Exercise instructions >>
Answer these from the homily:
(a) Which Sunday is the homily for?
(b) Which prophet does it name in saying it is farcical to try to run away from God?
(c) What status did the prodigal son plan to ask for when he returned to his father?

30th/31st March 2019

posted 1 Apr 2019, 02:42 by Parish Office

Homily for the Fourth Sunday of Lent (“Laetare”), Year C (30 & 31/1/19)

 

The parable of the prodigal son.  The parable of someone who decides to waste his family inheritance, throw away his family and turn his back on his country and his religion.  He thinks he knows best.  And he’s going to show everyone else.  But thankfully, it doesn’t end that way.

 

It just goes to show that despite people could say that everything has changed over two thousand years, in some ways, nothing has changed.  Today we still have people wanting to leave family and/or religion behind and “prove themselves”.  In a certain sense, back in the first century, moving country could mean leaving religion behind, mingling with pagans and learning to live as they do, whilst today the Catholic faith is found all over the globe, although in some places it is smaller and/or heavily restricted.

 

But just as with the prophet Jonah, it’s farcical if you try to run away from God.  It’s just like trying to run away from your shadow.    But you can try to block Him out – with work, entertainment, sin, anything just to stop you having time to think and reflect and be alone with God.  Maybe that’s part of the reason why some people in hospital and prison turn to God – everything else has been stripped away, and now they begin to think what is really and truly important.  But perhaps then, the devil still tries to hold them back.  “You can’t possible think you can be forgiven now, do you, after all you have done?”  When the prodigal son decided to return to his father, it says that he was going to say that he didn’t deserve to be treated as a son anymore, and he would just ask to have the status of a paid servant.  Whether it was that he didn’t believe he could be totally forgiven, or he thought he would be pushing his luck to ask for everything in one go, we don’t know.  But sometimes people think that there is a limit to the forgiveness of God, or that they can’t be forgiven for what they have done.  Not true!  If Saul could be forgiven for actively working against the Church, rounding up Christians and wanting to wipe Christianity and all memory of Christ off the face of the earth, then there is forgiveness for us, too.

Data excerpts >>
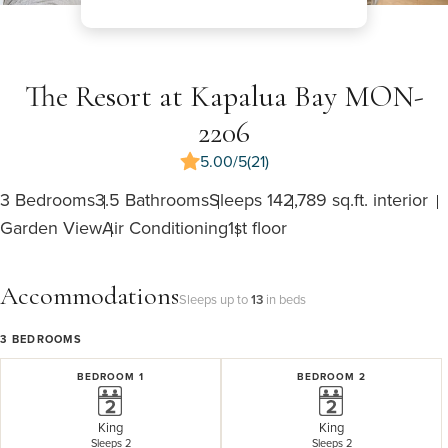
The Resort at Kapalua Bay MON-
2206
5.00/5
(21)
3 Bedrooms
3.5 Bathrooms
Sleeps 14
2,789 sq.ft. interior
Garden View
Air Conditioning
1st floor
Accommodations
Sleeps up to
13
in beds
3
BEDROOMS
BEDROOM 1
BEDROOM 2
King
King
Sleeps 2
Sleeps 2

Finished exercise >>
(a) The Fourth Sunday of Lent ("Laetare"), Year C.
(b) Jonah.
(c) The status of a paid servant.